— begin EXCERPTED TEXT —

Non-Asymptotic Pure Exploration by Solving Games
Pith reviewed 2026-05-25 16:14 UTC · model grok-4.3
The pith
Pure exploration in exponential-family bandits obtains its first finite-sample guarantees by treating the lower-bound optimization as a game and converging to its saddle point with no-regret learners that need only a best-response oracle.
A machine-rendered reading of the paper's core claim, the machinery that carries it, and where it could break.
Core claim
The optimization problem that lower-bounds the sample complexity of pure exploration in exponential-family bandits admits a game-theoretic formulation whose value is attained at a saddle point. Iterative no-regret learning strategies that only require a best-response oracle converge to this saddle point and thereby deliver the first finite-confidence guarantees that are adapted to the exponential family and that apply to arbitrary pure-exploration queries and bandit structures.
What carries the argument
The game whose payoff is the lower-bound optimization problem; no-regret learners play against each other using only best-response oracles to reach its saddle point.
If this is right
- Any pure-exploration query receives high-probability sample-complexity bounds that match the lower bound up to lower-order terms.
- The same sampling rule works for every exponential-family bandit model and every query without requiring a full optimizer.
- Only a best-response oracle is needed, so the method extends immediately to structures where the full optimization problem is intractable.
- Finite-sample guarantees hold uniformly over all queries rather than only in the asymptotic regime.
Where Pith is reading between the lines
- The game view could be applied to other sequential problems whose lower bounds are convex programs, such as best-policy identification in MDPs.
- Faster convergence rates might be obtained by swapping the generic no-regret learners for methods that exploit the specific geometry of the payoff matrix.
- If the best-response oracle itself must be approximated, the resulting error can be absorbed into the same finite-sample analysis.
Load-bearing premise
The lower-bound optimization problem must possess a saddle point that iterative best-response play can reach.
What would settle it
A simple two-arm Gaussian bandit with a fixed-confidence best-arm identification query in which the algorithm's stopping time exceeds twice the information-theoretic lower bound on more than 5 percent of trials.

— end EXCERPTED TEXT —

**YOUR TASKS:**
(a) Retype the pure-exploration summary from "Where Pith is" up to and including "identification in MDPs.".
(b) Answer these questions from the pure-exploration summary:
(i) What kind of oracle does the method require?
(ii) Which other sequential problem is named as a possible place to apply the game view?
(iii) In the proposed test, on more than what share of trials would the stopping time need to exceed twice the lower bound?
(c) List every section heading in the pure-exploration summary, starting with "The pith".
The records after this point are separate from the pure-exploration summary.

— begin RECORD LIST —

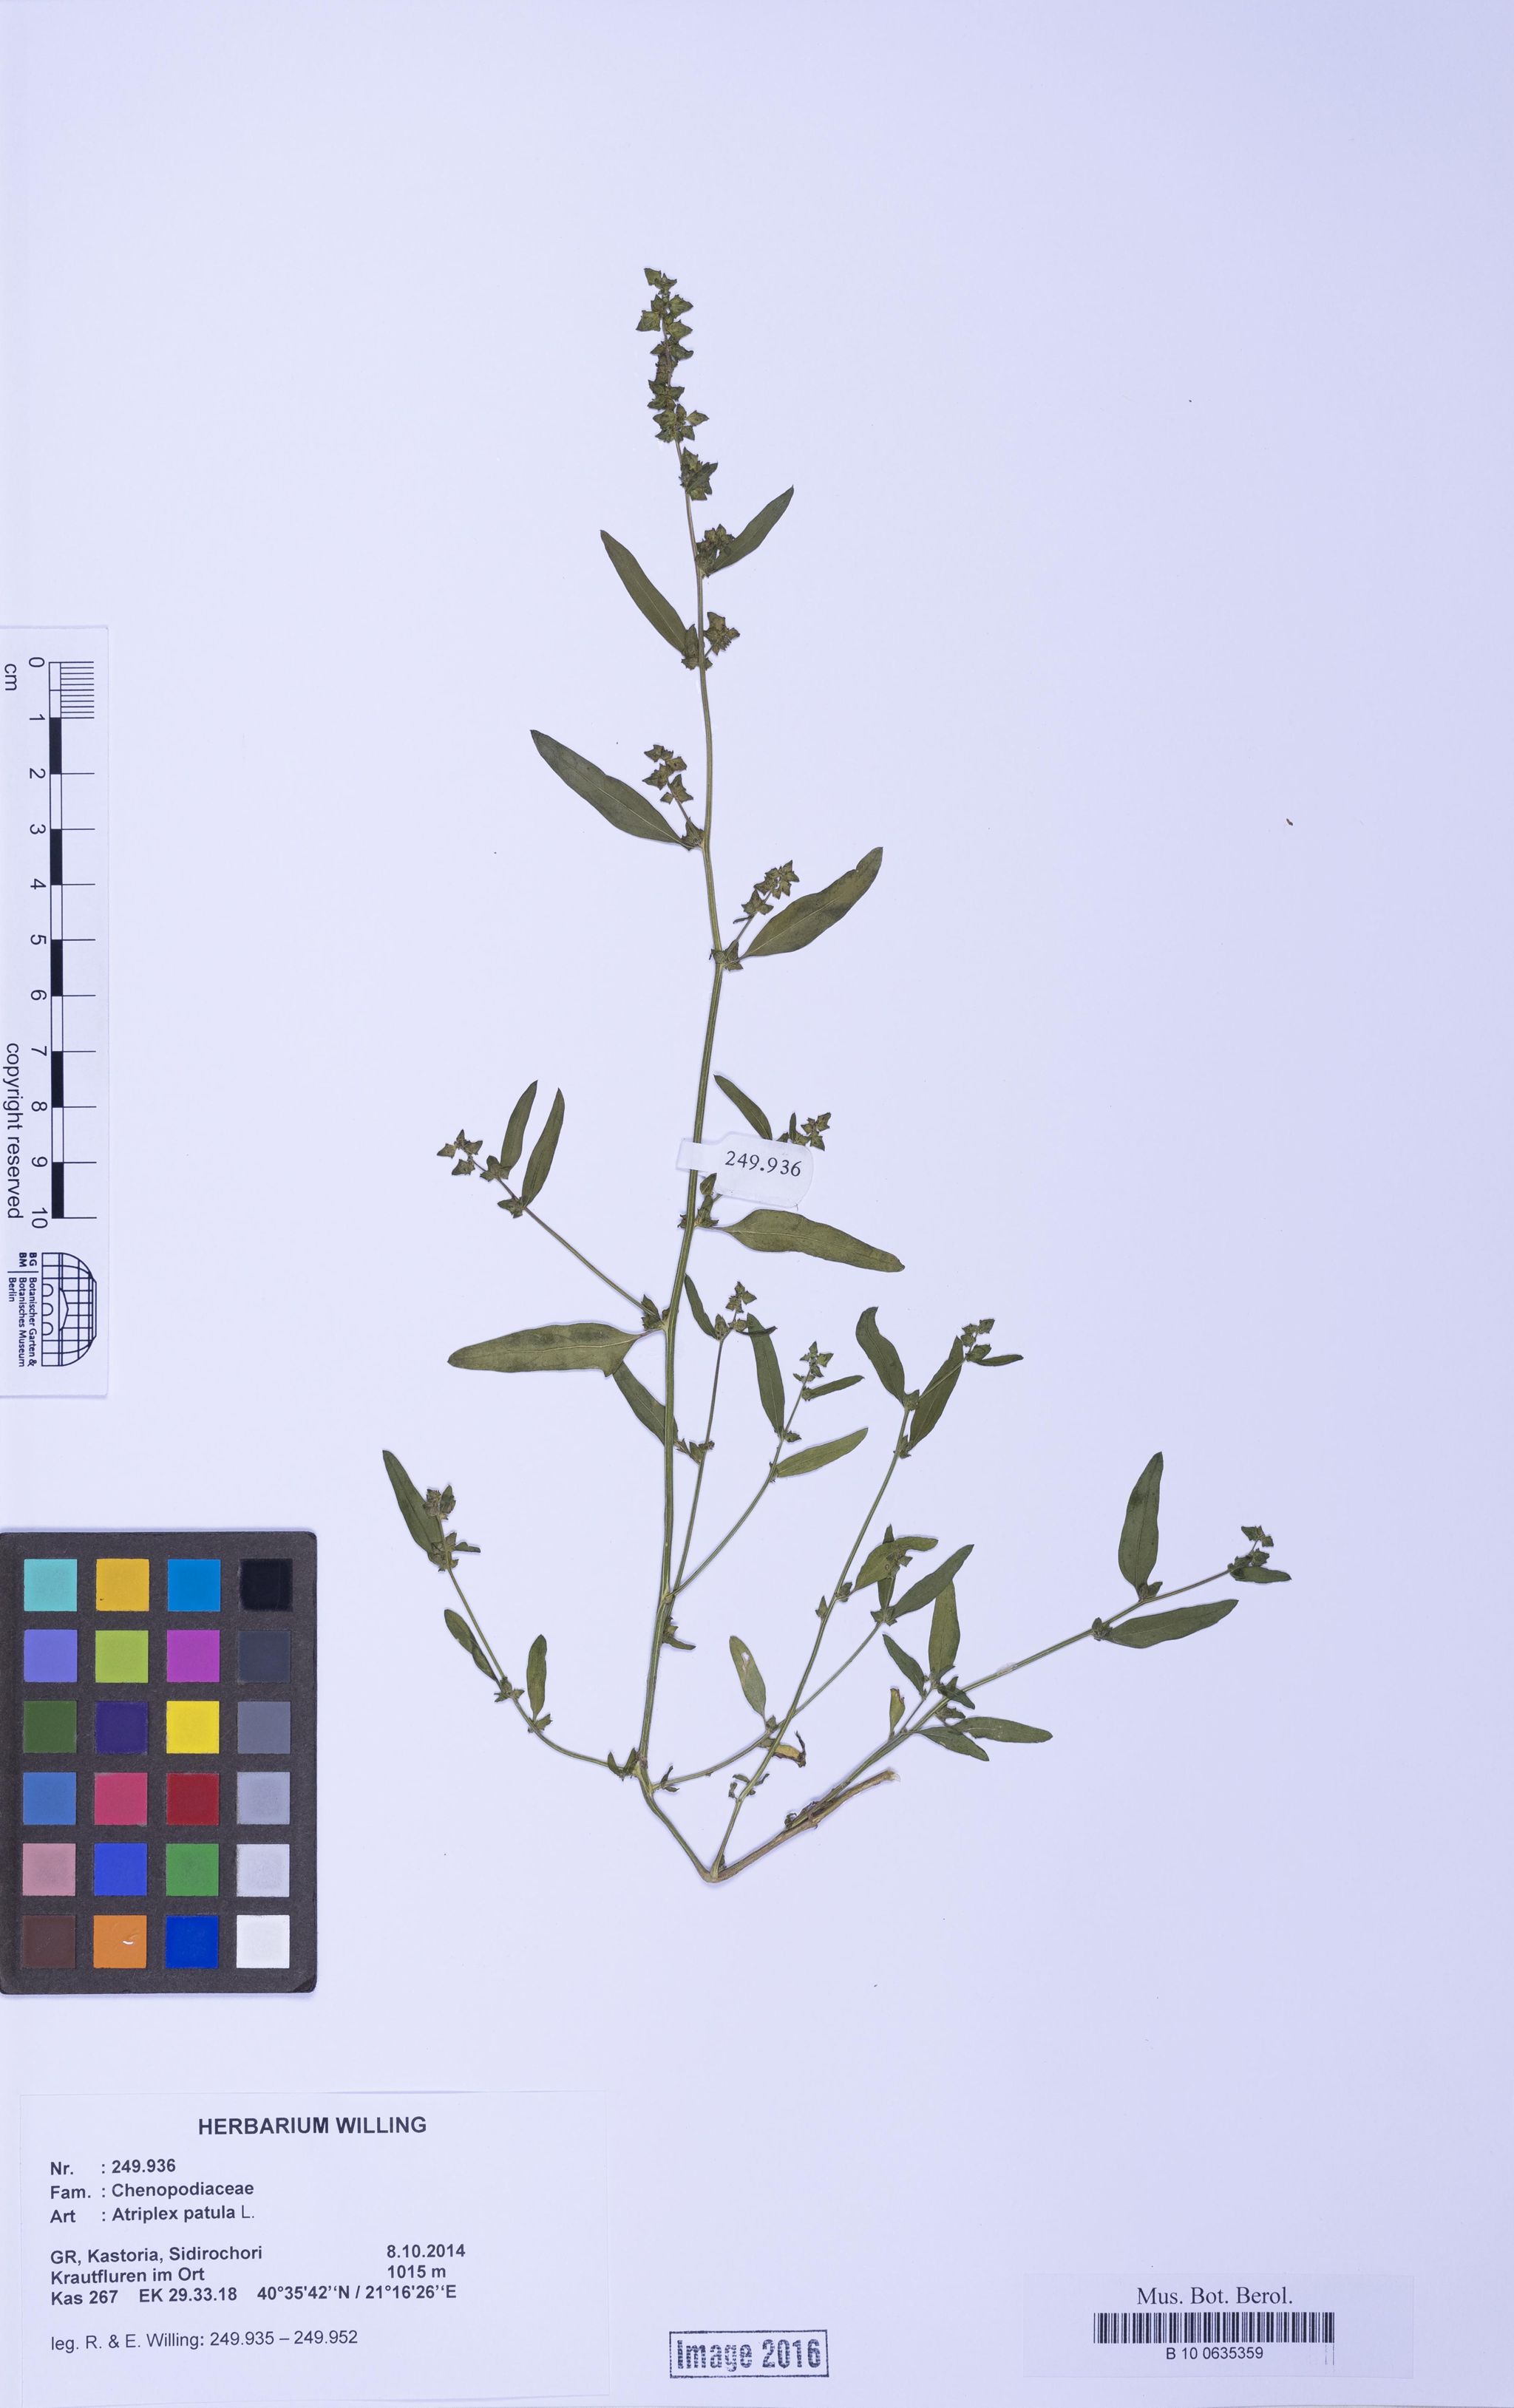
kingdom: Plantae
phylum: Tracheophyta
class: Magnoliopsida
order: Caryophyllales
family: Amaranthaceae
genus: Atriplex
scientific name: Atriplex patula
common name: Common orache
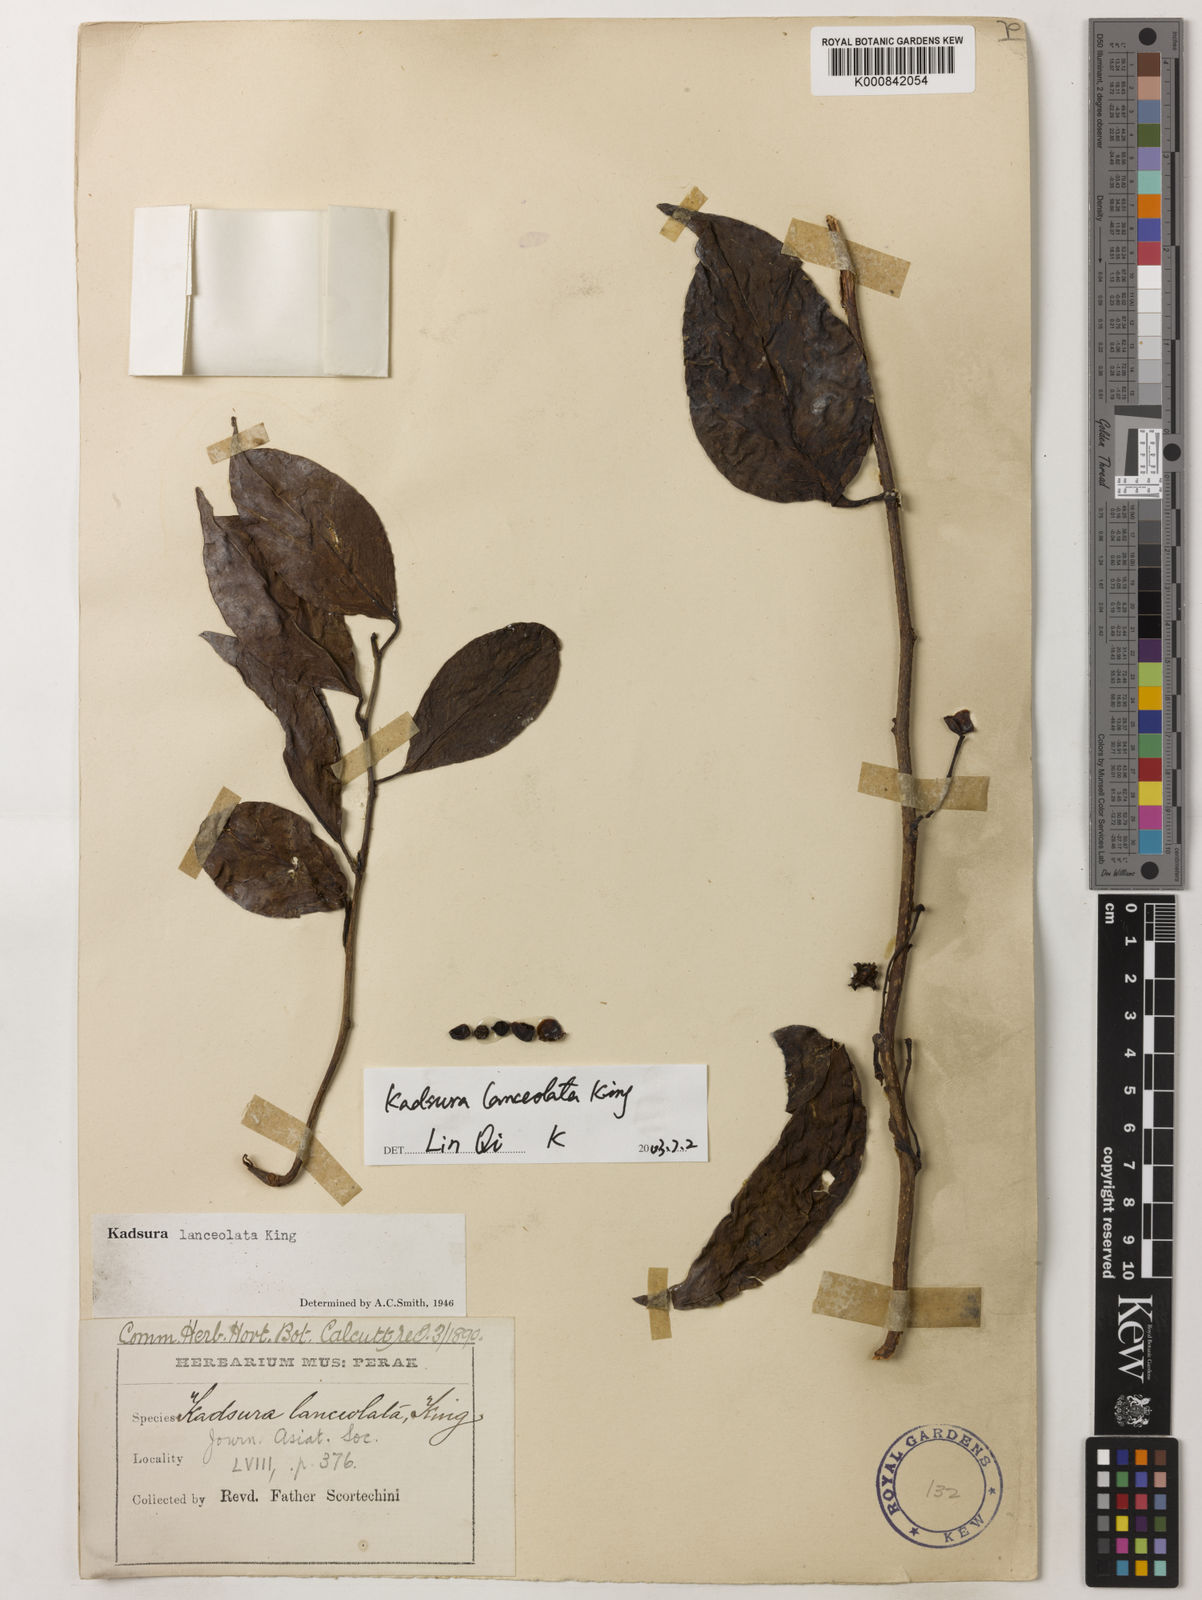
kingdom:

— end RECORD LIST —

**RESPONSES PER TASK:**
(a)
Where Pith is reading between the lines
- The game view could be applied to other sequential problems whose lower bounds are convex programs, such as best-policy identification in MDPs.

(b)
(i) A best-response oracle.
(ii) Best-policy identification in MDPs.
(iii) More than 5 percent of trials.

(c)
The pith
Core claim
What carries the argument
If this is right
Where Pith is reading between the lines
Load-bearing premise
What would settle it